[Mono-dev] Cross-platform command-lines

Rafael Teixeira monoman at gmail.com
Thu Aug 9 10:39:17 EDT 2007


Hi Charlie,

inline

On 8/7/07, Charlie Poole <charlie at nunit.com> wrote:
> Some follow-up questions, now that I've looked at mono.getOptions.
>
> 1) I like the idea of having the system provide this capablility,
> rather than including it in every app. But what do people generally
> do for cross-platform stuff?
>   * package it with the app for windows only?
>   * package it with the app but ignore it at runtime on windows?
>   * package it and use the local copy on all platforms?
>   * build the source right into the app?
>   * something else?

My experience on web apps, is to bundle all the binaries for the
solution, as hosting providers don't let you install things in the
GAC, as they hosts tenths to thousands of sites per server.

On the Desktop, I've seen both approaches, depending on how well
packaged/versioned the libraries are, put although the space cost,
it's better to pack your binary dependencies with the program,
especially for Windows, until some more universal dependency-resolving
system, like LLuis is proposing can be relied to solve it.

What I still find to be a hard task before us, is how such resolver,
could gather enough information to be able to optimize versions.

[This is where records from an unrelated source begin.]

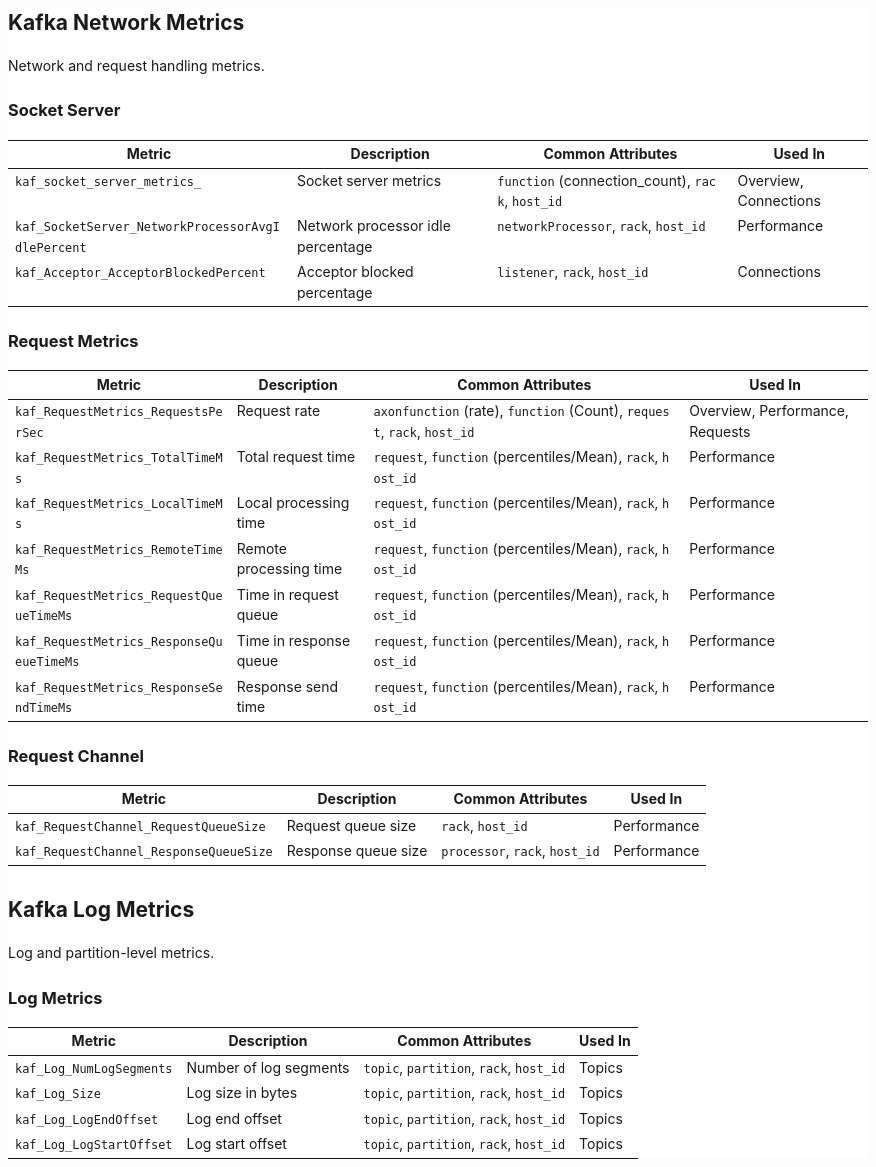 ## Kafka Network Metrics

Network and request handling metrics.

### Socket Server
| Metric | Description | Common Attributes | Used In |
|--------|-------------|-------------------|---------|
| `kaf_socket_server_metrics_` | Socket server metrics | `function` (connection_count), `rack`, `host_id` | Overview, Connections |
| `kaf_SocketServer_NetworkProcessorAvgIdlePercent` | Network processor idle percentage | `networkProcessor`, `rack`, `host_id` | Performance |
| `kaf_Acceptor_AcceptorBlockedPercent` | Acceptor blocked percentage | `listener`, `rack`, `host_id` | Connections |

### Request Metrics
| Metric | Description | Common Attributes | Used In |
|--------|-------------|-------------------|---------|
| `kaf_RequestMetrics_RequestsPerSec` | Request rate | `axonfunction` (rate), `function` (Count), `request`, `rack`, `host_id` | Overview, Performance, Requests |
| `kaf_RequestMetrics_TotalTimeMs` | Total request time | `request`, `function` (percentiles/Mean), `rack`, `host_id` | Performance |
| `kaf_RequestMetrics_LocalTimeMs` | Local processing time | `request`, `function` (percentiles/Mean), `rack`, `host_id` | Performance |
| `kaf_RequestMetrics_RemoteTimeMs` | Remote processing time | `request`, `function` (percentiles/Mean), `rack`, `host_id` | Performance |
| `kaf_RequestMetrics_RequestQueueTimeMs` | Time in request queue | `request`, `function` (percentiles/Mean), `rack`, `host_id` | Performance |
| `kaf_RequestMetrics_ResponseQueueTimeMs` | Time in response queue | `request`, `function` (percentiles/Mean), `rack`, `host_id` | Performance |
| `kaf_RequestMetrics_ResponseSendTimeMs` | Response send time | `request`, `function` (percentiles/Mean), `rack`, `host_id` | Performance |

### Request Channel
| Metric | Description | Common Attributes | Used In |
|--------|-------------|-------------------|---------|
| `kaf_RequestChannel_RequestQueueSize` | Request queue size | `rack`, `host_id` | Performance |
| `kaf_RequestChannel_ResponseQueueSize` | Response queue size | `processor`, `rack`, `host_id` | Performance |

## Kafka Log Metrics

Log and partition-level metrics.

### Log Metrics
| Metric | Description | Common Attributes | Used In |
|--------|-------------|-------------------|---------|
| `kaf_Log_NumLogSegments` | Number of log segments | `topic`, `partition`, `rack`, `host_id` | Topics |
| `kaf_Log_Size` | Log size in bytes | `topic`, `partition`, `rack`, `host_id` | Topics |
| `kaf_Log_LogEndOffset` | Log end offset | `topic`, `partition`, `rack`, `host_id` | Topics |
| `kaf_Log_LogStartOffset` | Log start offset | `topic`, `partition`, `rack`, `host_id` | Topics |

It is
somewhat simple to use a library comparer like we use to maintain our
status pages, to look for API-breaking changes, but without 100%
coverage unit-test suites to assess semantical equivalence, one can't
be confident that an upgrade is safe, also this is also a bit too
restricting, as it looks at the whole API/behaviour spaces, it would
be nicer to have subsets of interest, so that my app could say that it
needs nunit basic testing features, but doesn't care about changes in
the conditional-testing features. Obvously this is something to be
assessed in each release of a package/app and kept in the
dependency-resolver web-hosted database (or even in the distributed
semantical web). but I digressed a lot.

Back to your topics.

>
> 2) Has anyone tried creating a source-file based "light" version
> of getOptions? One that could be used until a small app grew
> to the point where it needed the whole thing? If not, I might
> look at it.

Well, never heard of it, and with mono Linker, you can do it directly
in your binaries instead of having to dwell into Mono.GetOptions code.
Nevertheless, you can do that, as the license for Mono libraries,
including Mono.GetOptions permits you to that mostly anything with it.

>
> 3) NUnit is already using a similar, attribute-based approach
> to options. The main drawback I see is with regard to localization.
> Has anyone dealt with that issue?

Well I never had the opportunity to address that, as Miguel asked for
Mono.GetOptions API to be frozen, just when I was thinking of ways to
do so. You can look in the archives, to see Miguel's motives.

Basically the idea, would be to add another of the internal options
that would you to extract either a gettext compatible  base file, or a
strings resource file, and use the appropriate mechanism to translate
the descriptions (translating the options themselves, would make the
scripts using the app not being shareable worldwide, what I don't
think is a good thing)

I've transfered the development of new GetOptions features to
Commons.GetOptions (see
http://monoblog.blogspot.com/2007/01/commonsgetoptions-sucessor-to.html
part of my managed Commons initiative) but I must confess that I
hadn't have alloted any time beyond the initial renaming/refactoring
of the code, and never published it in any repository (I intended to
do so as part of one of my projects at sourceforge, but I'm not sure
anymore that it would be best place). See now I've chosen the
Burroughs phrase to put in my signature below.

Anyway, if you are interested, I can restart working on
Commons.GetOptions, and package it in its own release and versioning
policy.

Hope it helps,

-- 
Rafael "Monoman" Teixeira
---------------------------------------
"I myself am made entirely of flaws, stitched together with good intentions."